A Level Course Outline
Why choose Edexcel A Level French?
Languages should appeal to all students, and the new Edexcel A Level in French has been developed to inspire all students who have an appreciation of the language, literature, film and culture of the French-speaking world. Edexcel has designed a motivating course of study that will enable students to develop an advanced level knowledge and understanding of the French language, the culture of France and other francophone countries, as well as practical and valuable language and transferable study skills. This specification will help to prepare students for higher education and enhance their employability profile.
Inspiring and engaging Themes
The qualification features familiar and popular themes as well as some new content that provides clear links to some of the most fundamental and interesting aspects of the culture of the target language country and communities.
Popular literary texts and films
A rich choice of literary texts and films that includes contemporary and more classical titles, together with authentic source materials from France and the wider French-speaking world are on offer.
The assessments place an emphasis on spontaneity and grammar, as well as providing plenty of opportunities for students to apply their knowledge independently and creatively. Clear mark schemes encourage students to develop ideas and use language to persuade and analyse and give critical responses in their writing and speaking.
Clear and coherent structure
The qualification has a straightforward structure with four engaging Themes - Changes in French Society; Political and Artistic Culture in Francophone Countries; Immigration and multicultural French Society; The Occupation and the Résistance. The four Themes are studied alongside two works (either two literary texts or one literary text and one film) assessed through two externally-examined papers and one Non-exam assessment (oral).
Content is manageable and appropriate, so that students can be confident that they have enough time to cover what they need to at the appropriate depth.
The exam content builds on the understanding developed at Key Stage 4 and AS Level and gives students the opportunity to learn and apply important transferable skills in critical thinking and analysis, enabling them to make a smooth transition to the next level of study.
|French A level Course Specification|
Paper 1: Listening, reading and translation (*Paper code: 9FR0/01)
This paper draws on vocabulary and structures across all four Themes. Students are not permitted access to a dictionary during the examination.
Section A: Listening (24 marks)
A listening assessment based on a recording, featuring male and female French speakers.
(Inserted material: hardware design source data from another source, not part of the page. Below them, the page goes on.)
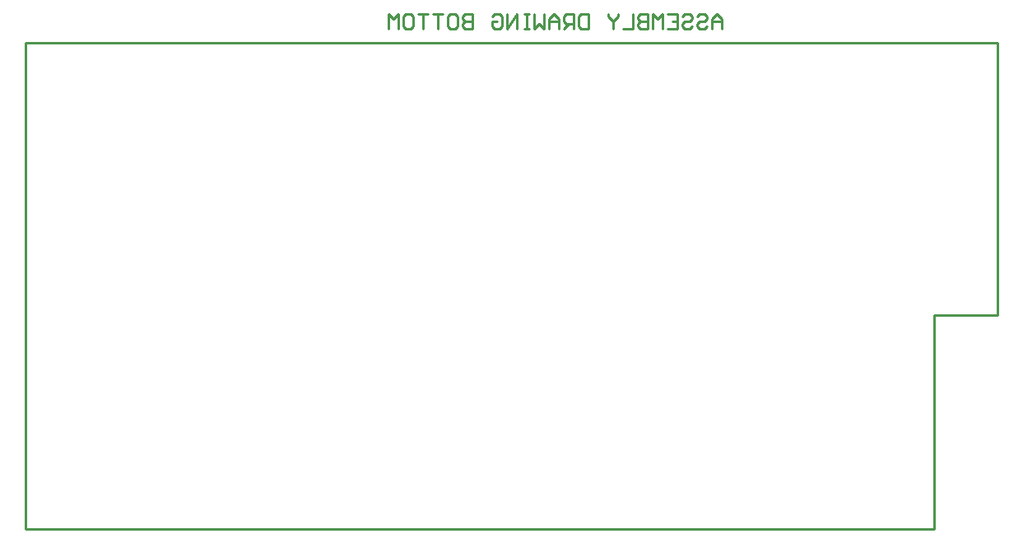
<source format=gbr>
%TF.GenerationSoftware,Altium Limited,Altium Designer,23.4.1 (23)*%
G04 Layer_Color=32896*
%FSLAX26Y26*%
%MOIN*%
%TF.SameCoordinates,C984E364-D40C-4CF4-8751-E295BDF5E6C2*%
%TF.FilePolarity,Positive*%
%TF.FileFunction,Other,Mechanical_4*%
%TF.Part,Single*%
G01*
G75*
%TA.AperFunction,NonConductor*%
%ADD59C,0.010000*%
D59*
X0Y0D02*
Y1968504D01*
X0Y1968505D02*
X0Y1968504D01*
X0Y1968505D02*
X3937008D01*
X3937008Y1968504D01*
Y866142D02*
Y1968504D01*
Y866142D02*
X3937009Y866142D01*
X3681103D02*
X3937009D01*
X3681103Y1D02*
Y866142D01*
X3681103Y0D02*
X3681103Y1D01*
X0Y0D02*
X3681103D01*
X2819782Y2025010D02*
Y2064997D01*
X2799788Y2084990D01*
X2779795Y2064997D01*
Y2025010D01*
Y2055000D01*
X2819782D01*
X2719814Y2074994D02*
X2729811Y2084990D01*
X2749804D01*
X2759801Y2074994D01*
Y2064997D01*
X2749804Y2055000D01*
X2729811D01*
X2719814Y2045003D01*
Y2035006D01*
X2729811Y2025010D01*
X2749804D01*
X2759801Y2035006D01*
X2659833Y2074994D02*
X2669830Y2084990D01*
X2689824D01*
X2699820Y2074994D01*
Y2064997D01*
X2689824Y2055000D01*
X2669830D01*
X2659833Y2045003D01*
Y2035006D01*
X2669830Y2025010D01*
X2689824D01*
X2699820Y2035006D01*
X2599853Y2084990D02*
X2639840D01*
Y2025010D01*
X2599853D01*
X2639840Y2055000D02*
X2619846D01*
X2579859Y2025010D02*
Y2084990D01*
X2559866Y2064997D01*
X2539872Y2084990D01*
Y2025010D01*
X2519879Y2084990D02*
Y2025010D01*
X2489888D01*
X2479892Y2035006D01*
Y2045003D01*
X2489888Y2055000D01*
X2519879D01*
X2489888D01*
X2479892Y2064997D01*
Y2074994D01*
X2489888Y2084990D01*
X2519879D01*
X2459898D02*
Y2025010D01*
X2419911D01*
X2399918Y2084990D02*
Y2074994D01*
X2379924Y2055000D01*
X2359930Y2074994D01*
Y2084990D01*
X2379924Y2055000D02*
Y2025010D01*
X2279956Y2084990D02*
Y2025010D01*
X2249966D01*
X2239969Y2035006D01*
Y2074994D01*
X2249966Y2084990D01*
X2279956D01*
X2219976Y2025010D02*
Y2084990D01*
X2189985D01*
X2179989Y2074994D01*
Y2055000D01*
X2189985Y2045003D01*
X2219976D01*
X2199982D02*
X2179989Y2025010D01*
X2159995D02*
Y2064997D01*
X2140002Y2084990D01*
X2120008Y2064997D01*
Y2025010D01*
Y2055000D01*
X2159995D01*
X2100015Y2084990D02*
Y2025010D01*
X2080021Y2045003D01*
X2060027Y2025010D01*
Y2084990D01*
X2040034D02*
X2020040D01*
X2030037D01*
Y2025010D01*
X2040034D01*
X2020040D01*
X1990050D02*
Y2084990D01*
X1950063Y2025010D01*
Y2084990D01*
X1890082Y2074994D02*
X1900079Y2084990D01*
X1920073D01*
X1930070Y2074994D01*
Y2035006D01*
X1920073Y2025010D01*
X1900079D01*
X1890082Y2035006D01*
Y2055000D01*
X1910076D01*
X1810108Y2084990D02*
Y2025010D01*
X1780118D01*
X1770121Y2035006D01*
Y2045003D01*
X1780118Y2055000D01*
X1810108D01*
X1780118D01*
X1770121Y2064997D01*
Y2074994D01*
X1780118Y2084990D01*
X1810108D01*
X1720137D02*
X1740131D01*
X1750128Y2074994D01*
Y2035006D01*
X1740131Y2025010D01*
X1720137D01*
X1710141Y2035006D01*
Y2074994D01*
X1720137Y2084990D01*
X1690147D02*
X1650160D01*
X1670154D01*
Y2025010D01*
X1630167Y2084990D02*
X1590179D01*
X1610173D01*
Y2025010D01*
X1540196Y2084990D02*
X1560189D01*
X1570186Y2074994D01*
Y2035006D01*
X1560189Y2025010D01*
X1540196D01*
X1530199Y2035006D01*
Y2074994D01*
X1540196Y2084990D01*
X1510205Y2025010D02*
Y2084990D01*
X1490212Y2064997D01*
X1470218Y2084990D01*
Y2025010D01*
%TF.MD5,a544186d12f3f6a3ea605f95b9788fee*%
M02*

</source>
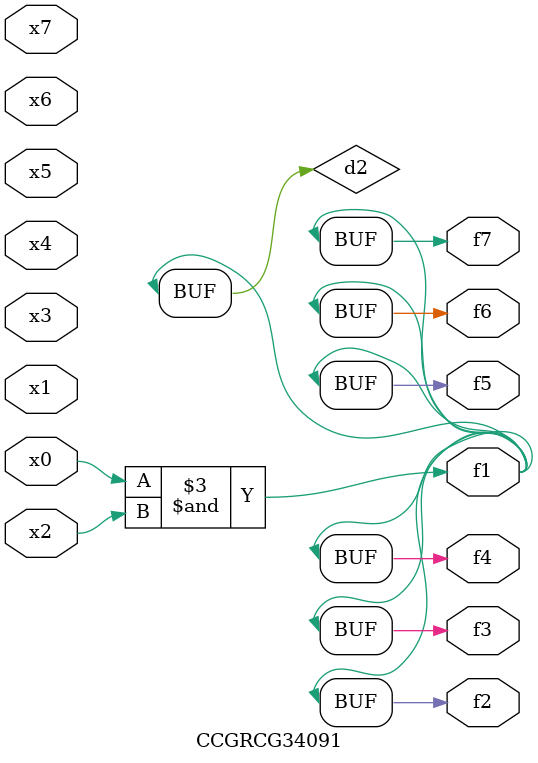
<source format=v>
module CCGRCG34091(
	input x0, x1, x2, x3, x4, x5, x6, x7,
	output f1, f2, f3, f4, f5, f6, f7
);

	wire d1, d2;

	nor (d1, x3, x6);
	and (d2, x0, x2);
	assign f1 = d2;
	assign f2 = d2;
	assign f3 = d2;
	assign f4 = d2;
	assign f5 = d2;
	assign f6 = d2;
	assign f7 = d2;
endmodule

</source>
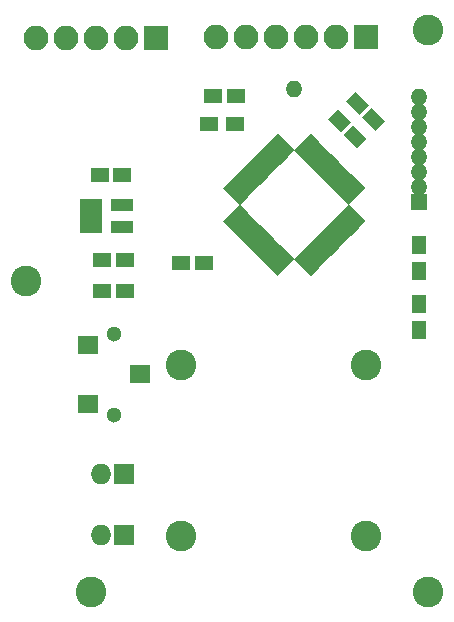
<source format=gts>
G04 #@! TF.FileFunction,Soldermask,Top*
%FSLAX46Y46*%
G04 Gerber Fmt 4.6, Leading zero omitted, Abs format (unit mm)*
G04 Created by KiCad (PCBNEW 4.0.4-stable) date Thursday, September 28, 2017 'AMt' 07:08:36 AM*
%MOMM*%
%LPD*%
G01*
G04 APERTURE LIST*
%ADD10C,0.100000*%
%ADD11R,1.400000X1.400000*%
%ADD12O,1.400000X1.400000*%
%ADD13R,2.100000X2.100000*%
%ADD14O,2.100000X2.100000*%
%ADD15C,2.600000*%
%ADD16R,1.600000X1.150000*%
%ADD17R,1.300000X1.600000*%
%ADD18R,1.600000X1.300000*%
%ADD19R,1.800000X1.600000*%
%ADD20C,1.300000*%
%ADD21R,1.960000X1.050000*%
%ADD22R,1.750000X1.750000*%
%ADD23O,1.750000X1.750000*%
G04 APERTURE END LIST*
D10*
D11*
X175300000Y-112290000D03*
D12*
X175300000Y-111020000D03*
X175300000Y-109750000D03*
X175300000Y-108480000D03*
X175300000Y-107210000D03*
X175300000Y-105940000D03*
X175300000Y-104670000D03*
X175300000Y-103400000D03*
X164700000Y-102745000D03*
D13*
X153000000Y-98400000D03*
D14*
X150460000Y-98400000D03*
X147920000Y-98400000D03*
X145380000Y-98400000D03*
X142840000Y-98400000D03*
D13*
X170800000Y-98300000D03*
D14*
X168260000Y-98300000D03*
X165720000Y-98300000D03*
X163180000Y-98300000D03*
X160640000Y-98300000D03*
X158100000Y-98300000D03*
D15*
X170800000Y-140600000D03*
X155100000Y-140600000D03*
X170800000Y-126100000D03*
X155100000Y-126100000D03*
D10*
G36*
X159343666Y-114568288D02*
X158671914Y-113896536D01*
X160086128Y-112482322D01*
X160757880Y-113154074D01*
X159343666Y-114568288D01*
X159343666Y-114568288D01*
G37*
G36*
X159909352Y-115133973D02*
X159237600Y-114462221D01*
X160651814Y-113048007D01*
X161323566Y-113719759D01*
X159909352Y-115133973D01*
X159909352Y-115133973D01*
G37*
G36*
X160475037Y-115699659D02*
X159803285Y-115027907D01*
X161217499Y-113613693D01*
X161889251Y-114285445D01*
X160475037Y-115699659D01*
X160475037Y-115699659D01*
G37*
G36*
X161040722Y-116265344D02*
X160368970Y-115593592D01*
X161783184Y-114179378D01*
X162454936Y-114851130D01*
X161040722Y-116265344D01*
X161040722Y-116265344D01*
G37*
G36*
X161606408Y-116831030D02*
X160934656Y-116159278D01*
X162348870Y-114745064D01*
X163020622Y-115416816D01*
X161606408Y-116831030D01*
X161606408Y-116831030D01*
G37*
G36*
X162172093Y-117396715D02*
X161500341Y-116724963D01*
X162914555Y-115310749D01*
X163586307Y-115982501D01*
X162172093Y-117396715D01*
X162172093Y-117396715D01*
G37*
G36*
X162737779Y-117962400D02*
X162066027Y-117290648D01*
X163480241Y-115876434D01*
X164151993Y-116548186D01*
X162737779Y-117962400D01*
X162737779Y-117962400D01*
G37*
G36*
X163303464Y-118528086D02*
X162631712Y-117856334D01*
X164045926Y-116442120D01*
X164717678Y-117113872D01*
X163303464Y-118528086D01*
X163303464Y-118528086D01*
G37*
G36*
X166768288Y-117856334D02*
X166096536Y-118528086D01*
X164682322Y-117113872D01*
X165354074Y-116442120D01*
X166768288Y-117856334D01*
X166768288Y-117856334D01*
G37*
G36*
X167333973Y-117290648D02*
X166662221Y-117962400D01*
X165248007Y-116548186D01*
X165919759Y-115876434D01*
X167333973Y-117290648D01*
X167333973Y-117290648D01*
G37*
G36*
X167899659Y-116724963D02*
X167227907Y-117396715D01*
X165813693Y-115982501D01*
X166485445Y-115310749D01*
X167899659Y-116724963D01*
X167899659Y-116724963D01*
G37*
G36*
X168465344Y-116159278D02*
X167793592Y-116831030D01*
X166379378Y-115416816D01*
X167051130Y-114745064D01*
X168465344Y-116159278D01*
X168465344Y-116159278D01*
G37*
G36*
X169031030Y-115593592D02*
X168359278Y-116265344D01*
X166945064Y-114851130D01*
X167616816Y-114179378D01*
X169031030Y-115593592D01*
X169031030Y-115593592D01*
G37*
G36*
X169596715Y-115027907D02*
X168924963Y-115699659D01*
X167510749Y-114285445D01*
X168182501Y-113613693D01*
X169596715Y-115027907D01*
X169596715Y-115027907D01*
G37*
G36*
X170162400Y-114462221D02*
X169490648Y-115133973D01*
X168076434Y-113719759D01*
X168748186Y-113048007D01*
X170162400Y-114462221D01*
X170162400Y-114462221D01*
G37*
G36*
X170728086Y-113896536D02*
X170056334Y-114568288D01*
X168642120Y-113154074D01*
X169313872Y-112482322D01*
X170728086Y-113896536D01*
X170728086Y-113896536D01*
G37*
G36*
X169313872Y-112517678D02*
X168642120Y-111845926D01*
X170056334Y-110431712D01*
X170728086Y-111103464D01*
X169313872Y-112517678D01*
X169313872Y-112517678D01*
G37*
G36*
X168748186Y-111951993D02*
X168076434Y-111280241D01*
X169490648Y-109866027D01*
X170162400Y-110537779D01*
X168748186Y-111951993D01*
X168748186Y-111951993D01*
G37*
G36*
X168182501Y-111386307D02*
X167510749Y-110714555D01*
X168924963Y-109300341D01*
X169596715Y-109972093D01*
X168182501Y-111386307D01*
X168182501Y-111386307D01*
G37*
G36*
X167616816Y-110820622D02*
X166945064Y-110148870D01*
X168359278Y-108734656D01*
X169031030Y-109406408D01*
X167616816Y-110820622D01*
X167616816Y-110820622D01*
G37*
G36*
X167051130Y-110254936D02*
X166379378Y-109583184D01*
X167793592Y-108168970D01*
X168465344Y-108840722D01*
X167051130Y-110254936D01*
X167051130Y-110254936D01*
G37*
G36*
X166485445Y-109689251D02*
X165813693Y-109017499D01*
X167227907Y-107603285D01*
X167899659Y-108275037D01*
X166485445Y-109689251D01*
X166485445Y-109689251D01*
G37*
G36*
X165919759Y-109123566D02*
X165248007Y-108451814D01*
X166662221Y-107037600D01*
X167333973Y-107709352D01*
X165919759Y-109123566D01*
X165919759Y-109123566D01*
G37*
G36*
X165354074Y-108557880D02*
X164682322Y-107886128D01*
X166096536Y-106471914D01*
X166768288Y-107143666D01*
X165354074Y-108557880D01*
X165354074Y-108557880D01*
G37*
G36*
X164717678Y-107886128D02*
X164045926Y-108557880D01*
X162631712Y-107143666D01*
X163303464Y-106471914D01*
X164717678Y-107886128D01*
X164717678Y-107886128D01*
G37*
G36*
X164151993Y-108451814D02*
X163480241Y-109123566D01*
X162066027Y-107709352D01*
X162737779Y-107037600D01*
X164151993Y-108451814D01*
X164151993Y-108451814D01*
G37*
G36*
X163586307Y-109017499D02*
X162914555Y-109689251D01*
X161500341Y-108275037D01*
X162172093Y-107603285D01*
X163586307Y-109017499D01*
X163586307Y-109017499D01*
G37*
G36*
X163020622Y-109583184D02*
X162348870Y-110254936D01*
X160934656Y-108840722D01*
X161606408Y-108168970D01*
X163020622Y-109583184D01*
X163020622Y-109583184D01*
G37*
G36*
X162454936Y-110148870D02*
X161783184Y-110820622D01*
X160368970Y-109406408D01*
X161040722Y-108734656D01*
X162454936Y-110148870D01*
X162454936Y-110148870D01*
G37*
G36*
X161889251Y-110714555D02*
X161217499Y-111386307D01*
X159803285Y-109972093D01*
X160475037Y-109300341D01*
X161889251Y-110714555D01*
X161889251Y-110714555D01*
G37*
G36*
X161323566Y-111280241D02*
X160651814Y-111951993D01*
X159237600Y-110537779D01*
X159909352Y-109866027D01*
X161323566Y-111280241D01*
X161323566Y-111280241D01*
G37*
G36*
X160757880Y-111845926D02*
X160086128Y-112517678D01*
X158671914Y-111103464D01*
X159343666Y-110431712D01*
X160757880Y-111845926D01*
X160757880Y-111845926D01*
G37*
D15*
X176000000Y-145300000D03*
X176000000Y-97700000D03*
X147500000Y-145300000D03*
D10*
G36*
X170844023Y-106930850D02*
X170030850Y-107744023D01*
X168899479Y-106612652D01*
X169712652Y-105799479D01*
X170844023Y-106930850D01*
X170844023Y-106930850D01*
G37*
G36*
X169500521Y-105587348D02*
X168687348Y-106400521D01*
X167555977Y-105269150D01*
X168369150Y-104455977D01*
X169500521Y-105587348D01*
X169500521Y-105587348D01*
G37*
D16*
X157050000Y-117500000D03*
X155150000Y-117500000D03*
X159750000Y-103300000D03*
X157850000Y-103300000D03*
D10*
G36*
X172344023Y-105430850D02*
X171530850Y-106244023D01*
X170399479Y-105112652D01*
X171212652Y-104299479D01*
X172344023Y-105430850D01*
X172344023Y-105430850D01*
G37*
G36*
X171000521Y-104087348D02*
X170187348Y-104900521D01*
X169055977Y-103769150D01*
X169869150Y-102955977D01*
X171000521Y-104087348D01*
X171000521Y-104087348D01*
G37*
D16*
X148450000Y-119800000D03*
X150350000Y-119800000D03*
X150350000Y-117200000D03*
X148450000Y-117200000D03*
X150150000Y-110000000D03*
X148250000Y-110000000D03*
D17*
X175300000Y-115900000D03*
X175300000Y-118100000D03*
D18*
X157500000Y-105700000D03*
X159700000Y-105700000D03*
D19*
X147200000Y-124400000D03*
X147200000Y-129400000D03*
X151600000Y-126900000D03*
D20*
X149400000Y-123500000D03*
X149400000Y-130300000D03*
D21*
X147450000Y-112550000D03*
X147450000Y-113500000D03*
X147450000Y-114450000D03*
X150150000Y-114450000D03*
X150150000Y-112550000D03*
D22*
X150300000Y-135300000D03*
D23*
X148300000Y-135300000D03*
D17*
X175300000Y-123100000D03*
X175300000Y-120900000D03*
D22*
X150300000Y-140462000D03*
D23*
X148300000Y-140462000D03*
D15*
X142000000Y-119000000D03*
M02*

</source>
Students will respond to comprehension questions based on a variety of contexts and sources.
Section B: Reading (24 marks)
A reading assessment based on a variety of text-types and genres where students will have to respond to comprehension questions.
Section C: Translation into English (16 marks)
An unseen passage to be translated from French to English.
Paper 2: Written response to works and translation (*Paper code: 9FR0/02)
Section A: Translation (16 marks)
Students translate an unseen passage from English into French.
Section B: Written response to works (literary texts) (16 marks)
Students must write an extended response on either one or two of the literary texts Students select one question from a choice of two for each of their chosen literary text(s). If a student answers questions on two literary texts then they do not complete section C.
Section C: Written response to works (films) (16 marks)
Students who answer only one question from a literary text in Section B must now write an extended response on one of the film listed. Students select one question from a choice of two from their chosen film.
Paper 3: Speaking (*Paper code: 9FR0/03)
Task 1 (discussion on a Theme)
Students discuss one Theme from the specification based on a stimulus containing two different statements.
Task 2 (presentation and discussion on independent research)
Students present a summary of the key findings of the written sources they have used for their research and answer questions on this. They then have a wider discussion on their research.